Lembrando a história que abriu estes comentários, podemos afirmar que num estágio dessa natureza, quando perdemos a disposição de aprender, de produzir para a sociedade, de crescer em conhecimento, de lutar contra as imperfeições, só servimos mesmo para… morrer.


Imagino que Deus nos dá tempo limitado na Terra, justamente porque há uma tendência para nos acomodarmos, caindo num marca-passo espiritual.


Aprendemos com a Doutrina Espírita que não há retrocesso.


Ninguém retrograda nos caminhos da evolução, mas raros fogem ao estacionamento, a partir de determinada idade, acomodando-se às próprias mazelas.

Então, vem a morte, um choque evolutivo de alta voltagem, a agitar nossa alma.
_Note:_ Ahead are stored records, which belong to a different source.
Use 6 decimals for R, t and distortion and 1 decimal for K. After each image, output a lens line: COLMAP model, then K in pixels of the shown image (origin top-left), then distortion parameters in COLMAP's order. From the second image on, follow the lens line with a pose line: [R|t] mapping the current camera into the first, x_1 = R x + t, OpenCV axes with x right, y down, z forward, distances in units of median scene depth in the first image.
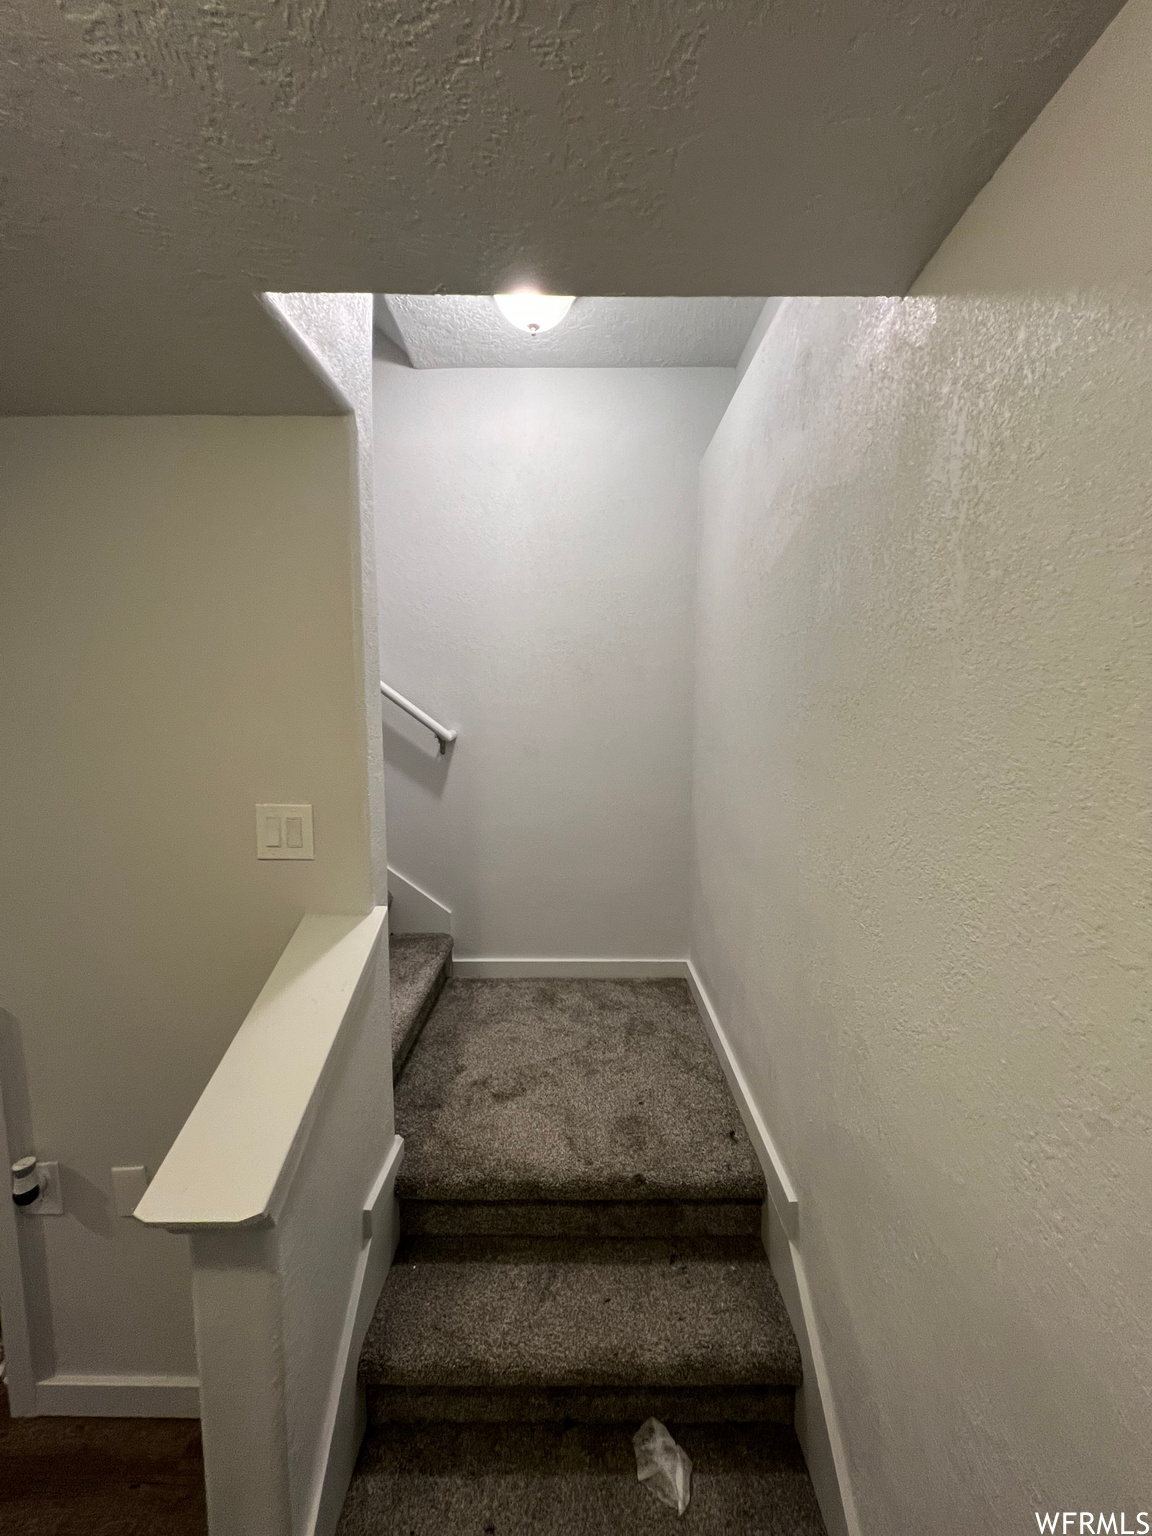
lens RADIAL K [[611.2, 0, 576.4], [0, 611.2, 773.3], [0, 0, 1]] dist [0.000616, 0.000191]
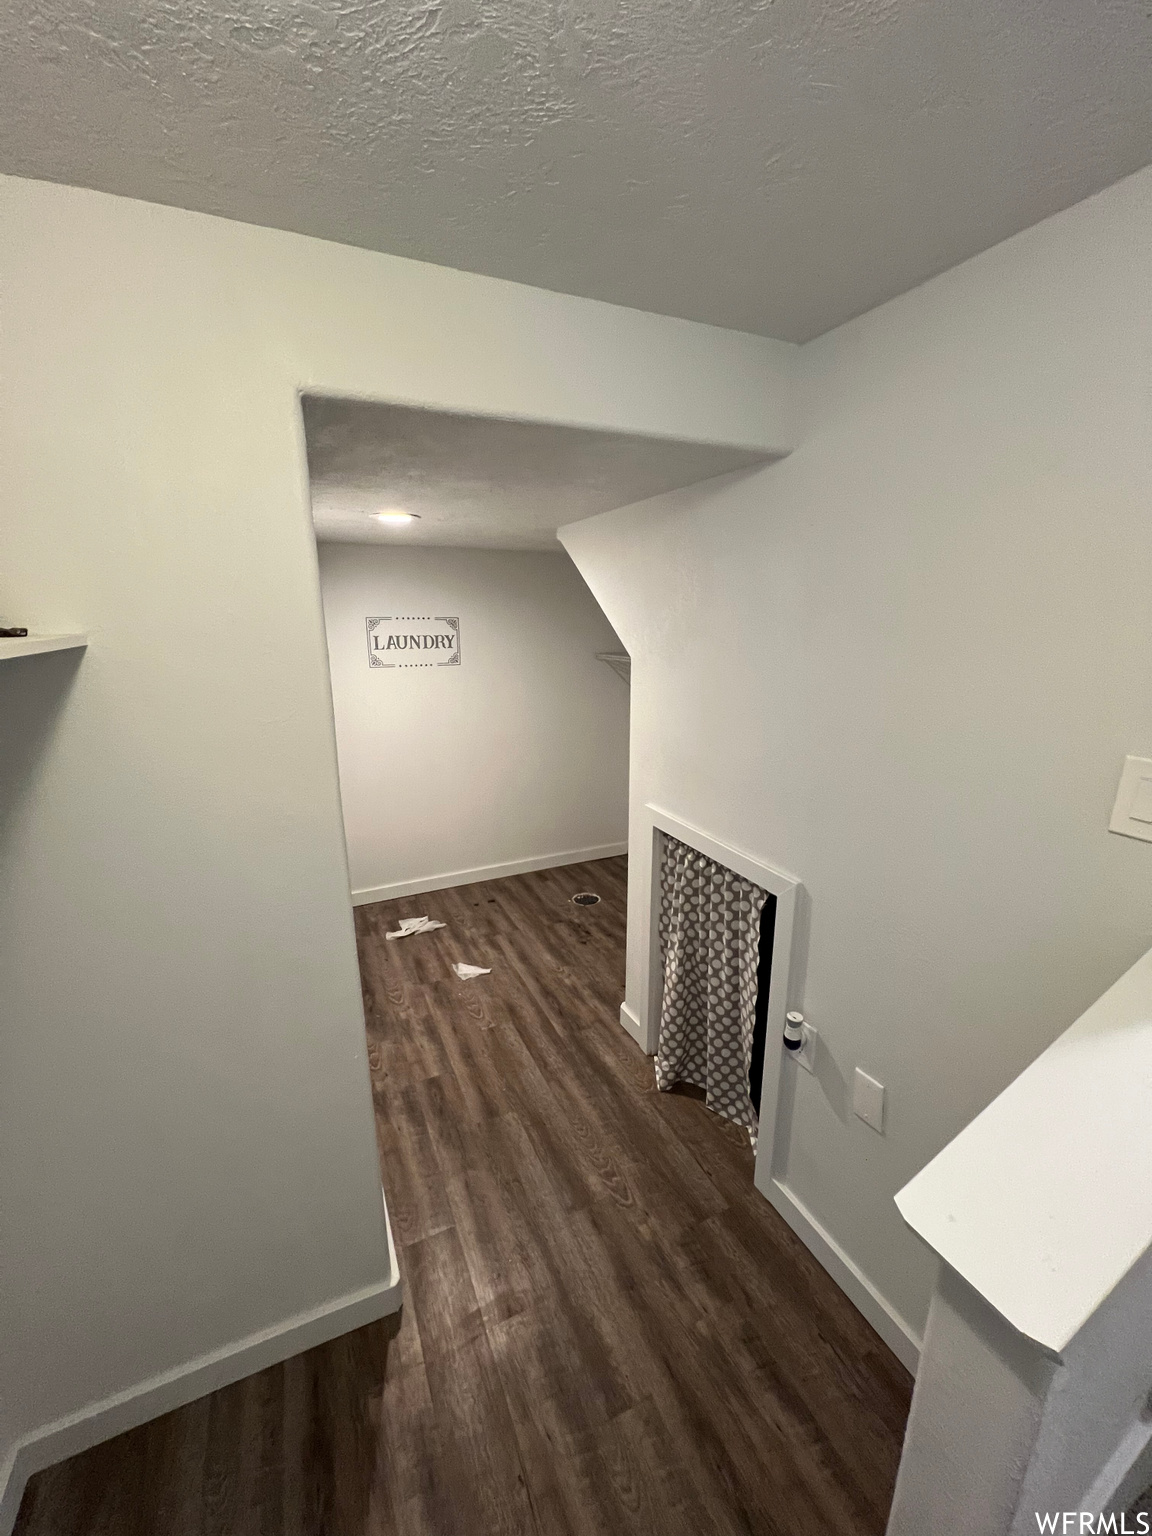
lens RADIAL K [[611.2, 0, 577.2], [0, 611.2, 768.1], [0, 0, 1]] dist [0.000616, 0.000191]
pose [[0.431034, 0.218703, -0.875431, -0.169878], [-0.094505, 0.975789, 0.197243, -0.009529], [0.897373, -0.002286, 0.441266, 0.120660]]
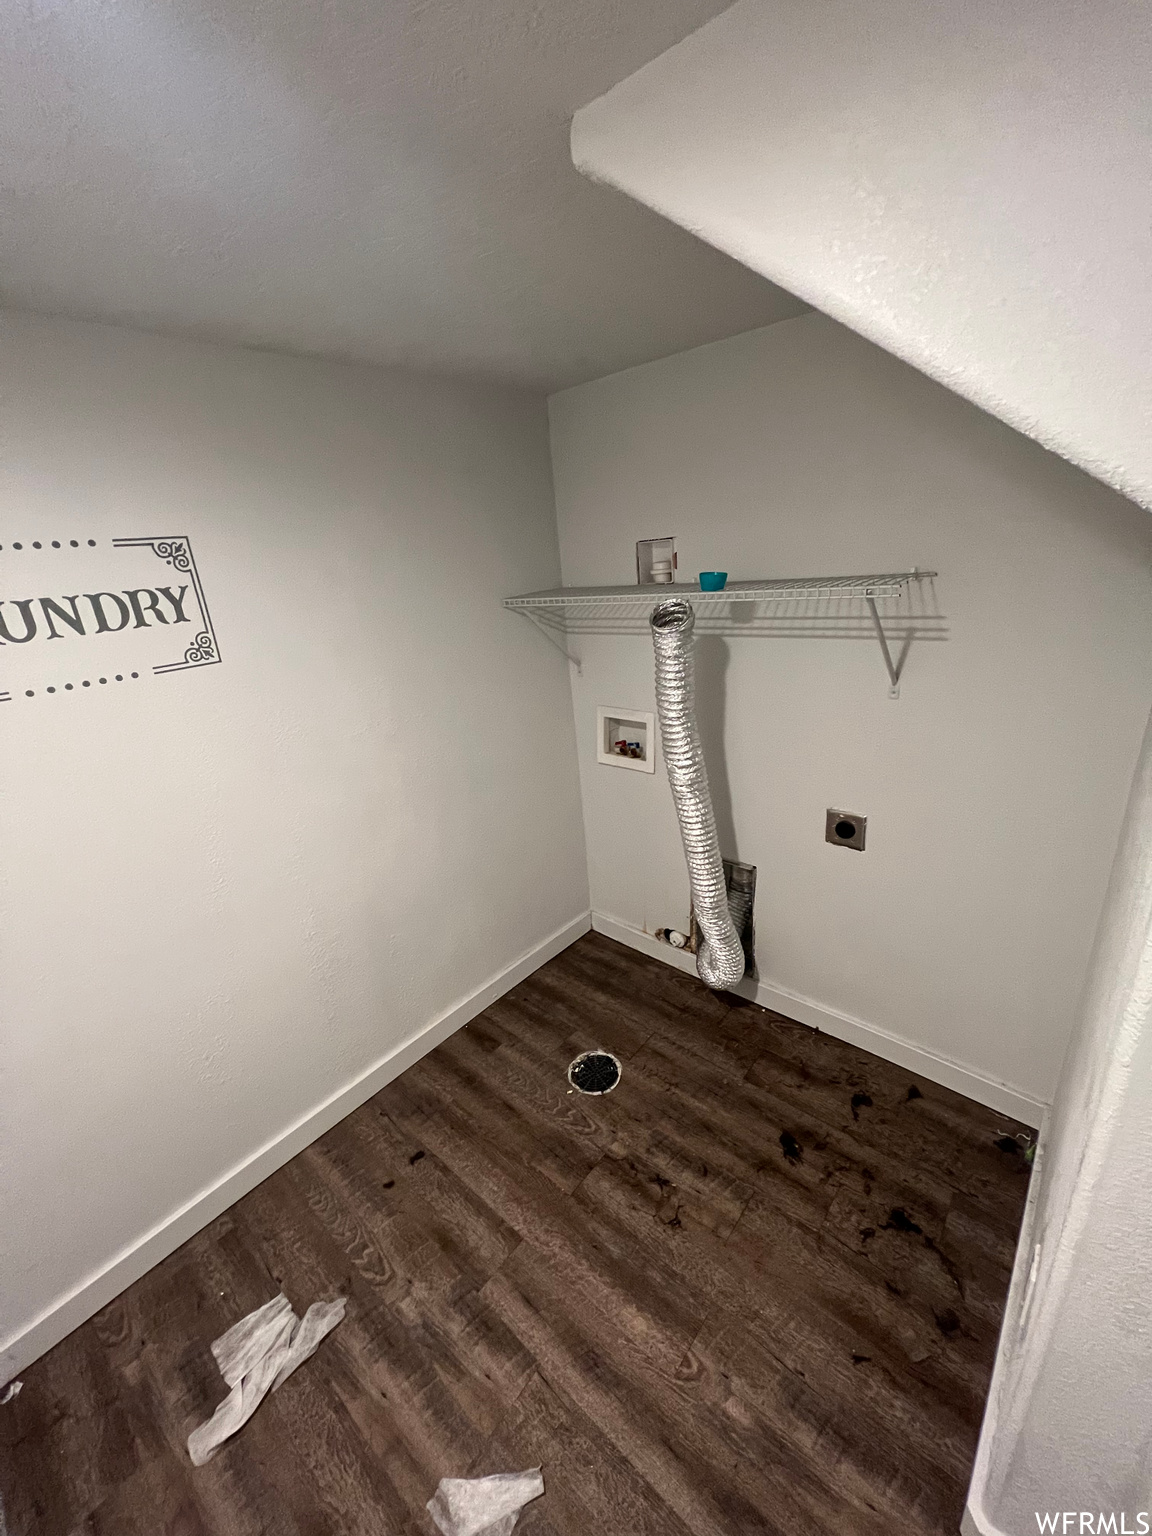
lens RADIAL K [[611.2, 0, 572.2], [0, 611.2, 768.2], [0, 0, 1]] dist [0.000616, 0.000191]
pose [[0.752971, 0.167443, -0.636394, -0.604425], [0.012475, 0.963280, 0.268210, 0.001108], [0.657936, -0.209893, 0.723233, 0.213511]]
Somos projetados no mundo espiritual, onde se faz a aferição da jornada humana, com a avaliação de méritos e deméritos a determinarem em que região estagiaremos e a natureza das novas experiências, sempre objetivando nosso crescimento.
Com o tempo, tendemos a nos acomodar.


Vem o choque reencarnatório.


Mais alguns decênios, novo acomodamento.


Vem o choque desencarnatório.


Assim, de choque em choque, habilitamo-nos superar a tendência ao dulce far niente, para assumirmos as responsabilidades de filhos de Deus, chamados a colaborar com o Nosso Pai na obra da Criação.